Donald Moffett
As critics increasingly lament video art’s dependence on the “black box,” many artists have been trying to revise the shopworn standards, technical and formal, for projecting images. Donald Moffett’s tactic has been to allow the distinct representational strategies of painting and video to collide in ways that highlight certain historical preconceptions about each medium. For his latest New York show, Moffett eschewed the kind of relatively direct digital analogy to painting seen recently in the work of artists like Jeremy Blake; instead, he took on painting’s familiar visual field as a support structure for the moving image.
The exhibition, titled “The Extravagant Vein,” contained eight works, each made up of a video projected, in exact alignment, onto a stretched, painted canvas. This underlying structure, a web of drips and skeins of oil and enamel paints, makes obvious reference to the gestural abstraction of Jackson Pollock and its attendant myths of creative abandon and untrammeled subjectivity. Done mostly in a metallic paint reminiscent of Robert Rauschenberg’s gold-leaf paintings, with patches of blues or reds occasionally visible, these reflective surfaces provide a backdrop for video footage shot in the Ramble of New York’s Central Park, where meandering walkways and dense shrubbery have long encouraged both bird-watching and gay cruising. Straightforward views of the winding paths, rustic architecture, and dense foliage of pastoral Manhattan appear to float before a shiny ground. In Gold/Tupelo Plains, 2003, a split image projected onto two panels, a lone man slowly wanders through the woods toward the camera before he disappears again into the trees. Barely perceptible at first are two others, sitting in the shade, partially hidden in their urban sanctuary. In other works, such as Gold/Blue Sky, 2003, the lens is trained from below onto branches swaying in the wind.
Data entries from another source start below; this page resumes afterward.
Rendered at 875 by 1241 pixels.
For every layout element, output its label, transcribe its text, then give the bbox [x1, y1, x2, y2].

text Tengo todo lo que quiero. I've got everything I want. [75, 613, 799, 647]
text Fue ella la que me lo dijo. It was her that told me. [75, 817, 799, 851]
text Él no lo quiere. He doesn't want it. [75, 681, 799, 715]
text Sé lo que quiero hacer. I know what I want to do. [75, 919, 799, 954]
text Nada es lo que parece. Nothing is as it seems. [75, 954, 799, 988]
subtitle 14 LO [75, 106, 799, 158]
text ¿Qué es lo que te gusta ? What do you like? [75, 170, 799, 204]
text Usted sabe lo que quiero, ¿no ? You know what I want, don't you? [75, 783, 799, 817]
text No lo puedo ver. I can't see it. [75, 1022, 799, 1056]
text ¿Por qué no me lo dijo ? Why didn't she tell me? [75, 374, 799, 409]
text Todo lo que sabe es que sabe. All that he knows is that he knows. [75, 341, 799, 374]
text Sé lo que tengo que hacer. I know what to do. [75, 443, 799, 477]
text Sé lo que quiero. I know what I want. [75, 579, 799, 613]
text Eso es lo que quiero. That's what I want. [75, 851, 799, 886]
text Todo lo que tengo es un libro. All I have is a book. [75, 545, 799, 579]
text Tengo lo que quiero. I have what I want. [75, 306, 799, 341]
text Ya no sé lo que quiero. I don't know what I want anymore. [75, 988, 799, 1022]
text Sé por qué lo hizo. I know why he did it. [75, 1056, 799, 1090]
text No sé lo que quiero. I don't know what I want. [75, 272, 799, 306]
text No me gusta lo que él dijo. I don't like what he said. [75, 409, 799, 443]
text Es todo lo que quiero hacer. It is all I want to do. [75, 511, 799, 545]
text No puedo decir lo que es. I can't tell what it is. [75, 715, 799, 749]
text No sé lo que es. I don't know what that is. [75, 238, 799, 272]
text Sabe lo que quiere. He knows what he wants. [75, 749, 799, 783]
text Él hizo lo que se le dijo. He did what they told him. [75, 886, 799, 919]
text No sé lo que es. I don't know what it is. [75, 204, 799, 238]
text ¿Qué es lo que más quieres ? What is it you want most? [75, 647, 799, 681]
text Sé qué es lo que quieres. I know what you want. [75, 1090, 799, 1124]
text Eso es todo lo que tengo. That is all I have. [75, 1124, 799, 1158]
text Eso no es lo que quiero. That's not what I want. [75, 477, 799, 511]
Moffett’s simple, silent record of social patterns and natural forms, superimposed on abstract imagery suggesting narratives of euphoric release, results in a clash of representational codes: the public versus the private, object versus subject. Although this layering might seem somewhat blunt, even gimmicky, the general concept of projection serves as a thematic anchor that holds the series together. At the formal level, Moffett experiments with the status of the screen while simultaneously drawing attention to the artificiality of lighting methods in galleries. On a metaphorical level, the seemingly infinite expanse within the frame of an Abstract Expressionist painting merges with the blissful space of the city park: two repositories of libidinal energy.
In an adjacent space, Moffett presented a suite of drawings produced in 2001 called Mr. Gay in the U.S.A. They revolve around a trial, witnessed by Moffett, in which a man named Ronald Gay was convicted of murder after shooting patrons of a gay bar in Roanoke, Virginia, for “dishonoring” his family name. As in “The Extravagant Vein,” the drawings fall somewhere between forthright documentation and impressionistic doodling, shifting from a drawing of the defendant in profile to one giving a hazy view of empty courtroom benches. Both projects involve a balancing act as Moffett inserts his own subjectivity into public settings while maintaining a strong degree of observational detachment. In the process, he reaffirms the ultimate incommensurability of these two positions without losing sight of the spaces in which they might overlap.